Instruction:
Nothing but an exact copy of the records is expected here.

_ _ _ _ _

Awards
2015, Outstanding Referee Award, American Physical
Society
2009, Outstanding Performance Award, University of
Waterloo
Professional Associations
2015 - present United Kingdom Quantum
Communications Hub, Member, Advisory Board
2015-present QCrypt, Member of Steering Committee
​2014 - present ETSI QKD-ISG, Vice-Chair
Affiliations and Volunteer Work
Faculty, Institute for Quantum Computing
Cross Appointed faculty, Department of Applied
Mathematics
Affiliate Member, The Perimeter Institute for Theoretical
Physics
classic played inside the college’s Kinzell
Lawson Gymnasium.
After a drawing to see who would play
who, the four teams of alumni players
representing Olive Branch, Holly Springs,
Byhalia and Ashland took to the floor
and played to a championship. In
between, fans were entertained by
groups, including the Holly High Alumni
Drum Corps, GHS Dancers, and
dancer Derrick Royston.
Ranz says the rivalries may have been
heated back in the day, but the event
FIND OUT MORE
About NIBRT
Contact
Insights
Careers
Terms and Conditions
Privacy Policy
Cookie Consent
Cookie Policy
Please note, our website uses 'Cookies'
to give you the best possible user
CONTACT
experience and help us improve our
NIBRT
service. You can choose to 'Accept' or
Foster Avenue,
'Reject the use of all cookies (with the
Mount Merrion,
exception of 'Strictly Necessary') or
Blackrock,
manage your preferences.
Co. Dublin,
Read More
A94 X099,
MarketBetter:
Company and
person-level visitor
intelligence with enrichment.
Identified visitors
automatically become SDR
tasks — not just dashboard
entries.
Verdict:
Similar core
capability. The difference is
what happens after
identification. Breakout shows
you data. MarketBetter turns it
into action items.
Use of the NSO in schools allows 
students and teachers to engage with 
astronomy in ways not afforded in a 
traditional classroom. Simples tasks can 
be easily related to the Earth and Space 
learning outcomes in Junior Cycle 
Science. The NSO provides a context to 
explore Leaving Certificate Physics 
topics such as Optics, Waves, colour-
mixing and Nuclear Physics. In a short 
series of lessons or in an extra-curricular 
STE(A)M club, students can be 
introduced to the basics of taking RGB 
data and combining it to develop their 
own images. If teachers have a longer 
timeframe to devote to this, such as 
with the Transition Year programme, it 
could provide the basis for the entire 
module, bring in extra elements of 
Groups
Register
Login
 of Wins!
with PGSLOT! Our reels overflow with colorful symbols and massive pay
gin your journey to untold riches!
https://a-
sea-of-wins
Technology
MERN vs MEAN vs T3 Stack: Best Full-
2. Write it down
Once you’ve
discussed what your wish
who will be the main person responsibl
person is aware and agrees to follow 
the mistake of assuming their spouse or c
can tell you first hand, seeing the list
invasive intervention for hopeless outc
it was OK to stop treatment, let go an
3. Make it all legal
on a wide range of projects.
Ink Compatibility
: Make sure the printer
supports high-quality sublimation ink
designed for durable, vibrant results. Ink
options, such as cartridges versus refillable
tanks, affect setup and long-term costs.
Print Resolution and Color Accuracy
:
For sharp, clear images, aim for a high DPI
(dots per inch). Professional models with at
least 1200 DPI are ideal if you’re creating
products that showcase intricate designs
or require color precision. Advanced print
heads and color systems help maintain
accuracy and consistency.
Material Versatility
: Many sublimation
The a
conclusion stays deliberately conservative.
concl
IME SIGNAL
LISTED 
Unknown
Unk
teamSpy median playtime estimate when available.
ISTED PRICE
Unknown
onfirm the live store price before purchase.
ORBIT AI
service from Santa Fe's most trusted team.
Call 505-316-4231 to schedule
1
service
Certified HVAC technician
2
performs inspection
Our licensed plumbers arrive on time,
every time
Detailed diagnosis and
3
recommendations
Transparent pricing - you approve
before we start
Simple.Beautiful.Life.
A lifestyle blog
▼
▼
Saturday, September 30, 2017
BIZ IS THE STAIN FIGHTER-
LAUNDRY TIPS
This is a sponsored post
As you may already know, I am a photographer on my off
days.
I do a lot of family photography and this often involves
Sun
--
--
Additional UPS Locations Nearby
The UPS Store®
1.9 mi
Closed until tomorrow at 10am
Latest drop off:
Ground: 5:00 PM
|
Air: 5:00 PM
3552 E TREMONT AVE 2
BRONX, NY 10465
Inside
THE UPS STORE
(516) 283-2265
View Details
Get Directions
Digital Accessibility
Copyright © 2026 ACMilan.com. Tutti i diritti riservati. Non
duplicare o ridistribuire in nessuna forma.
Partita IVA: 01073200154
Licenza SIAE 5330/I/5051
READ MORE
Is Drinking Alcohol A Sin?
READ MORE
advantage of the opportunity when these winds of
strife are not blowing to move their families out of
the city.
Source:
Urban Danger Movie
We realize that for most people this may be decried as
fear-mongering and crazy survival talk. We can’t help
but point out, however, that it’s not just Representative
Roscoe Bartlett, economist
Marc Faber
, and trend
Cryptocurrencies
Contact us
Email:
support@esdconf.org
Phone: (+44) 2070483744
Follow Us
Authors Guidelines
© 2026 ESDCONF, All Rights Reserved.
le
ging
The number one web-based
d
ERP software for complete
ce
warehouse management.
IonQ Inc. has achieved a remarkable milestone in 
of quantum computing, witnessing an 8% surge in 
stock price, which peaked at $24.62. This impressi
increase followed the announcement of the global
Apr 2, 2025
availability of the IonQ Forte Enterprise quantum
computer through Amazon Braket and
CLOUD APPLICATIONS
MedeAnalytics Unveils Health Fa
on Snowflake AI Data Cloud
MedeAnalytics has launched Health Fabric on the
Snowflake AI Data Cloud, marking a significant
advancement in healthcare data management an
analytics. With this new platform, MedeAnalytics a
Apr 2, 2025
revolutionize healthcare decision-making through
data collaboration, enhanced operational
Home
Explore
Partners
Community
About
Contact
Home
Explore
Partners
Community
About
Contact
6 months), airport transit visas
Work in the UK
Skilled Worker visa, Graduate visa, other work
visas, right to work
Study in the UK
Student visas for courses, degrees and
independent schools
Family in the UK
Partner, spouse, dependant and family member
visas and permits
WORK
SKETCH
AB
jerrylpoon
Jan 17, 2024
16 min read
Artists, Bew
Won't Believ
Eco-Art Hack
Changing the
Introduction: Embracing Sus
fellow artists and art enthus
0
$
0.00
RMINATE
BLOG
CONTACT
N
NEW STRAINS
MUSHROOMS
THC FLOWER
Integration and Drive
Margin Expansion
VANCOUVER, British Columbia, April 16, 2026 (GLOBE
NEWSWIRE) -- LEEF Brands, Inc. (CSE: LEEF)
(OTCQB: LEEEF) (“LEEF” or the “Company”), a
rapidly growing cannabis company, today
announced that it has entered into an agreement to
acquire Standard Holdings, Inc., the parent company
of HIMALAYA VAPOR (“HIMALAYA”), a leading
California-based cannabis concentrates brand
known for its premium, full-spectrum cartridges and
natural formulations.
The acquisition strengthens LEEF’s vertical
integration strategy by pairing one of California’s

_ _ _ _ _

Exercise output:
Awards
2015, Outstanding Referee Award, American Physical
Society
2009, Outstanding Performance Award, University of
Waterloo
Professional Associations
2015 - present United Kingdom Quantum
Communications Hub, Member, Advisory Board
2015-present QCrypt, Member of Steering Committee
​2014 - present ETSI QKD-ISG, Vice-Chair
Affiliations and Volunteer Work
Faculty, Institute for Quantum Computing
Cross Appointed faculty, Department of Applied
Mathematics
Affiliate Member, The Perimeter Institute for Theoretical
Physics
classic played inside the college’s Kinzell
Lawson Gymnasium.
After a drawing to see who would play
who, the four teams of alumni players
representing Olive Branch, Holly Springs,
Byhalia and Ashland took to the floor
and played to a championship. In
between, fans were entertained by
groups, including the Holly High Alumni
Drum Corps, GHS Dancers, and
dancer Derrick Royston.
Ranz says the rivalries may have been
heated back in the day, but the event
FIND OUT MORE
About NIBRT
Contact
Insights
Careers
Terms and Conditions
Privacy Policy
Cookie Consent
Cookie Policy
Please note, our website uses 'Cookies'
to give you the best possible user
CONTACT
experience and help us improve our
NIBRT
service. You can choose to 'Accept' or
Foster Avenue,
'Reject the use of all cookies (with the
Mount Merrion,
exception of 'Strictly Necessary') or
Blackrock,
manage your preferences.
Co. Dublin,
Read More
A94 X099,
MarketBetter:
Company and
person-level visitor
intelligence with enrichment.
Identified visitors
automatically become SDR
tasks — not just dashboard
entries.
Verdict:
Similar core
capability. The difference is
what happens after
identification. Breakout shows
you data. MarketBetter turns it
into action items.
Use of the NSO in schools allows 
students and teachers to engage with 
astronomy in ways not afforded in a 
traditional classroom. Simples tasks can 
be easily related to the Earth and Space 
learning outcomes in Junior Cycle 
Science. The NSO provides a context to 
explore Leaving Certificate Physics 
topics such as Optics, Waves, colour-
mixing and Nuclear Physics. In a short 
series of lessons or in an extra-curricular 
STE(A)M club, students can be 
introduced to the basics of taking RGB 
data and combining it to develop their 
own images. If teachers have a longer 
timeframe to devote to this, such as 
with the Transition Year programme, it 
could provide the basis for the entire 
module, bring in extra elements of 
Groups
Register
Login
 of Wins!
with PGSLOT! Our reels overflow with colorful symbols and massive pay
gin your journey to untold riches!
https://a-
sea-of-wins
Technology
MERN vs MEAN vs T3 Stack: Best Full-
2. Write it down
Once you’ve
discussed what your wish
who will be the main person responsibl
person is aware and agrees to follow 
the mistake of assuming their spouse or c
can tell you first hand, seeing the list
invasive intervention for hopeless outc
it was OK to stop treatment, let go an
3. Make it all legal
on a wide range of projects.
Ink Compatibility
: Make sure the printer
supports high-quality sublimation ink
designed for durable, vibrant results. Ink
options, such as cartridges versus refillable
tanks, affect setup and long-term costs.
Print Resolution and Color Accuracy
:
For sharp, clear images, aim for a high DPI
(dots per inch). Professional models with at
least 1200 DPI are ideal if you’re creating
products that showcase intricate designs
or require color precision. Advanced print
heads and color systems help maintain
accuracy and consistency.
Material Versatility
: Many sublimation
The a
conclusion stays deliberately conservative.
concl
IME SIGNAL
LISTED 
Unknown
Unk
teamSpy median playtime estimate when available.
ISTED PRICE
Unknown
onfirm the live store price before purchase.
ORBIT AI
service from Santa Fe's most trusted team.
Call 505-316-4231 to schedule
1
service
Certified HVAC technician
2
performs inspection
Our licensed plumbers arrive on time,
every time
Detailed diagnosis and
3
recommendations
Transparent pricing - you approve
before we start
Simple.Beautiful.Life.
A lifestyle blog
▼
▼
Saturday, September 30, 2017
BIZ IS THE STAIN FIGHTER-
LAUNDRY TIPS
This is a sponsored post
As you may already know, I am a photographer on my off
days.
I do a lot of family photography and this often involves
Sun
--
--
Additional UPS Locations Nearby
The UPS Store®
1.9 mi
Closed until tomorrow at 10am
Latest drop off:
Ground: 5:00 PM
|
Air: 5:00 PM
3552 E TREMONT AVE 2
BRONX, NY 10465
Inside
THE UPS STORE
(516) 283-2265
View Details
Get Directions
Digital Accessibility
Copyright © 2026 ACMilan.com. Tutti i diritti riservati. Non
duplicare o ridistribuire in nessuna forma.
Partita IVA: 01073200154
Licenza SIAE 5330/I/5051
READ MORE
Is Drinking Alcohol A Sin?
READ MORE
advantage of the opportunity when these winds of
strife are not blowing to move their families out of
the city.
Source:
Urban Danger Movie
We realize that for most people this may be decried as
fear-mongering and crazy survival talk. We can’t help
but point out, however, that it’s not just Representative
Roscoe Bartlett, economist
Marc Faber
, and trend
Cryptocurrencies
Contact us
Email:
support@esdconf.org
Phone: (+44) 2070483744
Follow Us
Authors Guidelines
© 2026 ESDCONF, All Rights Reserved.
le
ging
The number one web-based
d
ERP software for complete
ce
warehouse management.
IonQ Inc. has achieved a remarkable milestone in 
of quantum computing, witnessing an 8% surge in 
stock price, which peaked at $24.62. This impressi
increase followed the announcement of the global
Apr 2, 2025
availability of the IonQ Forte Enterprise quantum
computer through Amazon Braket and
CLOUD APPLICATIONS
MedeAnalytics Unveils Health Fa
on Snowflake AI Data Cloud
MedeAnalytics has launched Health Fabric on the
Snowflake AI Data Cloud, marking a significant
advancement in healthcare data management an
analytics. With this new platform, MedeAnalytics a
Apr 2, 2025
revolutionize healthcare decision-making through
data collaboration, enhanced operational
Home
Explore
Partners
Community
About
Contact
Home
Explore
Partners
Community
About
Contact
6 months), airport transit visas
Work in the UK
Skilled Worker visa, Graduate visa, other work
visas, right to work
Study in the UK
Student visas for courses, degrees and
independent schools
Family in the UK
Partner, spouse, dependant and family member
visas and permits
WORK
SKETCH
AB
jerrylpoon
Jan 17, 2024
16 min read
Artists, Bew
Won't Believ
Eco-Art Hack
Changing the
Introduction: Embracing Sus
fellow artists and art enthus
0
$
0.00
RMINATE
BLOG
CONTACT
N
NEW STRAINS
MUSHROOMS
THC FLOWER
Integration and Drive
Margin Expansion
VANCOUVER, British Columbia, April 16, 2026 (GLOBE
NEWSWIRE) -- LEEF Brands, Inc. (CSE: LEEF)
(OTCQB: LEEEF) (“LEEF” or the “Company”), a
rapidly growing cannabis company, today
announced that it has entered into an agreement to
acquire Standard Holdings, Inc., the parent company
of HIMALAYA VAPOR (“HIMALAYA”), a leading
California-based cannabis concentrates brand
known for its premium, full-spectrum cartridges and
natural formulations.
The acquisition strengthens LEEF’s vertical
integration strategy by pairing one of California’s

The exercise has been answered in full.